India remains susceptible to terrorist attacks by transnational terrorist groups like Lashkar-e-Taiba (LeT), a U.S. report said, while at the same time facing internal security threats from the Communist Party of India Maoist violence.
According to the Country Reports on Terrorism 2012, around 805 people were killed as a result of terrorist attacks in India in 2012, marking a 25 percent decrease from the previous year.
“Included in the total number of fatalities were the 364 deaths ascribed to left-wing violent extremism, almost 80 percent of which were Communist Party of India Maoist or Maoist/ Naxalite violence, which the Indian government considers its most serious internal security threat. To date, those groups have not specifically targeted U.S. or other international interests,” the report said.
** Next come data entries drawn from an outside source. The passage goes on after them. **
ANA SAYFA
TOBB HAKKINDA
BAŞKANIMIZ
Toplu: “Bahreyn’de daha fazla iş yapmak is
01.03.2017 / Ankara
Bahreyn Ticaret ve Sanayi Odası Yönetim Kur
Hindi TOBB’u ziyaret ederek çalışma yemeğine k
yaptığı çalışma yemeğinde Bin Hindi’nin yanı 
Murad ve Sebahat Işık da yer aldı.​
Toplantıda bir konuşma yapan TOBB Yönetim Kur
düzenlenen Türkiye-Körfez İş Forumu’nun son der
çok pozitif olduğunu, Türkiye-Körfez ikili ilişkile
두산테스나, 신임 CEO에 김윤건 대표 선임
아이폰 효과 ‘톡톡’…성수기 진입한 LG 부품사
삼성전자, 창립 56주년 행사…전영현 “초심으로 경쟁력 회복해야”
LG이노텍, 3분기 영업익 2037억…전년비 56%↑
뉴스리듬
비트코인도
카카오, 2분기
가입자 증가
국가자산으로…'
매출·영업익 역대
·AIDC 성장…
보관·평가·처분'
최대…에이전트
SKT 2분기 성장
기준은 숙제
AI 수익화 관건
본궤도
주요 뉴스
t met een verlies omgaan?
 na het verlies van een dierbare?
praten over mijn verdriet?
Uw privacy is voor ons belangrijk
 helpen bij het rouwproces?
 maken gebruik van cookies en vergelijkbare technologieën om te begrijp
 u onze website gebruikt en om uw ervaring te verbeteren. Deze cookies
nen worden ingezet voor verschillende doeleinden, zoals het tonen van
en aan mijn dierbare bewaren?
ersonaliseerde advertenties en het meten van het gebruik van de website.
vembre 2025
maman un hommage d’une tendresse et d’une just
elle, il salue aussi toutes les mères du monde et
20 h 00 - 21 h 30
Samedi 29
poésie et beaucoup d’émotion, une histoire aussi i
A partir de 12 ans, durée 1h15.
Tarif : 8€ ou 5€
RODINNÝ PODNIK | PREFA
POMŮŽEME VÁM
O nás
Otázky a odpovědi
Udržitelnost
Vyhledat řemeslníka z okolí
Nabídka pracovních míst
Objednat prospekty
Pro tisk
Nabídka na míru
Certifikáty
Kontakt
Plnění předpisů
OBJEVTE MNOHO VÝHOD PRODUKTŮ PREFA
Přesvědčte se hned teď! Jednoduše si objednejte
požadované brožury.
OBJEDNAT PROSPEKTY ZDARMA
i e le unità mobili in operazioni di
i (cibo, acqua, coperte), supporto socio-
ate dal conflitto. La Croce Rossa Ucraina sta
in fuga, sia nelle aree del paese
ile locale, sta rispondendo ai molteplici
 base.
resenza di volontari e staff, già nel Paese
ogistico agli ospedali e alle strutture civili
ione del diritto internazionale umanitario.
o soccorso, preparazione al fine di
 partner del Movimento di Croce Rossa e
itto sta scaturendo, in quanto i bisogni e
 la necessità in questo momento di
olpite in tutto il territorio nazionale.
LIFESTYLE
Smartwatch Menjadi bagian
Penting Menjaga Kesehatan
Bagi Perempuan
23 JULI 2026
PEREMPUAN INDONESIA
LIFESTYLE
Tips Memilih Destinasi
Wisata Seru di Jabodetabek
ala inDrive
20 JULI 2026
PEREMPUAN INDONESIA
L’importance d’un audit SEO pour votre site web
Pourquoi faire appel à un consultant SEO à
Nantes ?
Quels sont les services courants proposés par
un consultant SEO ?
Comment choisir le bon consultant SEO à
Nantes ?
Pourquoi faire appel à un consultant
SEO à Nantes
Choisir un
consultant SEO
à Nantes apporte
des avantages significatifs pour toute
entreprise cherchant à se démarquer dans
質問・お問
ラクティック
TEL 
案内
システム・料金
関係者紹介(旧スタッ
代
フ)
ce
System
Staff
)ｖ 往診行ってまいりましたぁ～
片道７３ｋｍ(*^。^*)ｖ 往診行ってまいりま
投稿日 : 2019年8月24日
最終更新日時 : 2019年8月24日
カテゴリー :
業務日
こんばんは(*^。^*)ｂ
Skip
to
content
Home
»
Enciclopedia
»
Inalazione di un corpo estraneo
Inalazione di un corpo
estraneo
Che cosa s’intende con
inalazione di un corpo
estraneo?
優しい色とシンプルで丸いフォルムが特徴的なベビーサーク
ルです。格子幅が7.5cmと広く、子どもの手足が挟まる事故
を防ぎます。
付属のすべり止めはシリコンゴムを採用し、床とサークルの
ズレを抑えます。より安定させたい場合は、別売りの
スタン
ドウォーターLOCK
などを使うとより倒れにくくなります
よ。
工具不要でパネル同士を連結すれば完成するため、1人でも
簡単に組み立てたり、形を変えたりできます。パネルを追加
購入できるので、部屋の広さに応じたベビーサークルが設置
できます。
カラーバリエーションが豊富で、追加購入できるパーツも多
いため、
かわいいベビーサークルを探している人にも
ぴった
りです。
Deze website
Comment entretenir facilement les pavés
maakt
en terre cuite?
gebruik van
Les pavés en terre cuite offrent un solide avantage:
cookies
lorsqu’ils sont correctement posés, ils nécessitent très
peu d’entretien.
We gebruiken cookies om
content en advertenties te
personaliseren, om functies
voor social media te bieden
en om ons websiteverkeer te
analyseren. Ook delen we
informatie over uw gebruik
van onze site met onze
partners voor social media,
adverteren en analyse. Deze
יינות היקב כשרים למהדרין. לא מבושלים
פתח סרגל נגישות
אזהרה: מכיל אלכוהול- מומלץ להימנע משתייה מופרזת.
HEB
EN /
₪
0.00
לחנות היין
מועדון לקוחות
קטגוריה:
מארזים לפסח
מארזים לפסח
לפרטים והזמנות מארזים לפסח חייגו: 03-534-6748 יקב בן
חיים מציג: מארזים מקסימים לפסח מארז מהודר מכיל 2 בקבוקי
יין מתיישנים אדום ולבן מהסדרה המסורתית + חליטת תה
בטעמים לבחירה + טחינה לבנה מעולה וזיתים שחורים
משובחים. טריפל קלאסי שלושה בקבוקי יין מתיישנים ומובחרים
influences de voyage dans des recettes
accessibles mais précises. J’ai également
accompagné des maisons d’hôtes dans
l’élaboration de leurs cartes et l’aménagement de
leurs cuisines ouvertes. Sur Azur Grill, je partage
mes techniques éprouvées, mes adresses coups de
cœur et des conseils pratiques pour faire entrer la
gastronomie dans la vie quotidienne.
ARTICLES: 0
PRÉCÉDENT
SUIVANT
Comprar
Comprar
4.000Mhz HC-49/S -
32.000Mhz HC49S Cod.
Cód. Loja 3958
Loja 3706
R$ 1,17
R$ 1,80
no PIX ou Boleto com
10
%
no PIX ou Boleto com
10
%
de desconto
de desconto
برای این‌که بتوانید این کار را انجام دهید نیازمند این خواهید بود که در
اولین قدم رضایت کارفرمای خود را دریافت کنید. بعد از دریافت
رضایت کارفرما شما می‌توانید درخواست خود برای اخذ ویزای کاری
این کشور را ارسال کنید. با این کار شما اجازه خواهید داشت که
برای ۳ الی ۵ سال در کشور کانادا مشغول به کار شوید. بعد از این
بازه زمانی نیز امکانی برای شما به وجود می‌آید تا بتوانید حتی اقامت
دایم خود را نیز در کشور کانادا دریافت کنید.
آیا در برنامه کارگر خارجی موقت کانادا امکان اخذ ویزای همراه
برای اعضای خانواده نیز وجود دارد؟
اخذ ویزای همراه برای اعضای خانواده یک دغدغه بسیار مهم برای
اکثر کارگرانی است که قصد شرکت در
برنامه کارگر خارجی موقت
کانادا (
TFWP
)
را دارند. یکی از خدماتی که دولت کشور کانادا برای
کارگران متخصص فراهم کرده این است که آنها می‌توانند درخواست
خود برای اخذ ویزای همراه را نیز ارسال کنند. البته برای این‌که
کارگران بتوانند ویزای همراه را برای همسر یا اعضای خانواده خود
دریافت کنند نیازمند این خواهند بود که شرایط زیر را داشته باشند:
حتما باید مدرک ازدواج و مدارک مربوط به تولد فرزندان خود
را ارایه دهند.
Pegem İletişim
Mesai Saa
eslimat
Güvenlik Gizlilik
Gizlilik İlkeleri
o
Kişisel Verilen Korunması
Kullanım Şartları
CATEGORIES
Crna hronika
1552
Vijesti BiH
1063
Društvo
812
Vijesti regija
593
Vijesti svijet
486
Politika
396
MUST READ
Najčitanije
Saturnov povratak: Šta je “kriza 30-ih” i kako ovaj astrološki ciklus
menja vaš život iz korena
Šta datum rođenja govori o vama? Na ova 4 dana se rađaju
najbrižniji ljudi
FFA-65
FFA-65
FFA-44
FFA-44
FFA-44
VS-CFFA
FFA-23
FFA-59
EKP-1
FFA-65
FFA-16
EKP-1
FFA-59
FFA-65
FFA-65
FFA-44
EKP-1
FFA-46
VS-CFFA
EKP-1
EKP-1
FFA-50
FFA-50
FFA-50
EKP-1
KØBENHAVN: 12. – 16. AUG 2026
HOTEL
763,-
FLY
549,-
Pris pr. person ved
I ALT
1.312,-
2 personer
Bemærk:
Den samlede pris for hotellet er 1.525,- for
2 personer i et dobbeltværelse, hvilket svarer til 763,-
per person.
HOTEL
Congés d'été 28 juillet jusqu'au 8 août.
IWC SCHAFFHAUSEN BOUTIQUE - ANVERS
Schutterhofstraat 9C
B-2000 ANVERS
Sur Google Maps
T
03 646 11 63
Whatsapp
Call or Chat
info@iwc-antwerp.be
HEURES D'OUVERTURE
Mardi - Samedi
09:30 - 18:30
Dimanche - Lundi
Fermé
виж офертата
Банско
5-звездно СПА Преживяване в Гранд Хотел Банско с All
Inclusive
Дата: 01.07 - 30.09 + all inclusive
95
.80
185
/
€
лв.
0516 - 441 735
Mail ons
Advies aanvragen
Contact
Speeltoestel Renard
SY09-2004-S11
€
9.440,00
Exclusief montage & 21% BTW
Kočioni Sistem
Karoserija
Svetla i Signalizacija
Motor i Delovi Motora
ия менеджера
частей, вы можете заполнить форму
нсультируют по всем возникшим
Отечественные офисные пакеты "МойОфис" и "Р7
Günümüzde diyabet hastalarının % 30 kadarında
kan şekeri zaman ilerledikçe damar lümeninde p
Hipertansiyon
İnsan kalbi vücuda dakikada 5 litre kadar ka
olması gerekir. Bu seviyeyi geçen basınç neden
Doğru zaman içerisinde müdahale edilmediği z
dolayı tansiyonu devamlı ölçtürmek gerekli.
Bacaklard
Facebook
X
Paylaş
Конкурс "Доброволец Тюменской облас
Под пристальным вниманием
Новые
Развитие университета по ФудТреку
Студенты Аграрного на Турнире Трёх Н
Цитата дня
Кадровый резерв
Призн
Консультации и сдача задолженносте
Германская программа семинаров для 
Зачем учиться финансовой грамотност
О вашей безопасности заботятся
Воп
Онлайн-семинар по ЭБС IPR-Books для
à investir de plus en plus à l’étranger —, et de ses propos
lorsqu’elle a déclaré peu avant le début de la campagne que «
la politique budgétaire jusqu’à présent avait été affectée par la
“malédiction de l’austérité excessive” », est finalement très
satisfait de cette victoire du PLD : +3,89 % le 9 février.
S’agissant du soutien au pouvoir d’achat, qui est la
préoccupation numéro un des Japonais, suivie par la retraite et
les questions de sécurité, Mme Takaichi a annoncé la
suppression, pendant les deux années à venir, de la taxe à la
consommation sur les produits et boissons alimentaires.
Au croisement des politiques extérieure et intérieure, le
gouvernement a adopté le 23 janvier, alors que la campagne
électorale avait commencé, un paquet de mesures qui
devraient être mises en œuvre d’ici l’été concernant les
In 2012, Indian sources continued to attribute violence and deaths in Jammu and Kashmir region to transnational terrorist groups allegedly backed by Pakistan.
The two neighbors attempted to decrease tensions in their bilateral relationship by increasing official dialogue between their two governments, lessening trade restrictions, and relaxing some visa requirements.
However, the report said that due to continued violations of the border along Jammu and Kashmir region the “Indian concerns about Pakistani-based terrorist groups remained impediments to normalizing relations.” While at the same time “terrorist opponents of better India-Pakistan relations, including LeT and its leader Hafiz Saeed, continued to call for violent attacks against India.”
As a part of strategy to increase India’s border security, the Ministry of Home Affairs Department of Border Management is building fences and roads and installing floodlights along both the Indo-Pakistan border and the Indo-Bangladesh border.
“India is a founding member of the Global Counter-terrorism Forum (GCTF) and was an active participant in the GCTF and other U.N. forums on counter-terrorism throughout the year,” it said.
However, India’s efforts to establish a National Counter-terrorism Center were stalled when chief ministers from several Indian states objected saying that it “infringed upon the states’ constitutional rights and responsibilities to maintain law and order.”
The U.S. and India have joined hands to increase counter-terrorism capacity building efforts and cooperation. Both countries have been conducting talks on counter-terrorism perspectives and policies for future cooperation, and interacting on cyber security, counterfeit Indian currency that could be used to finance terrorism, and port security.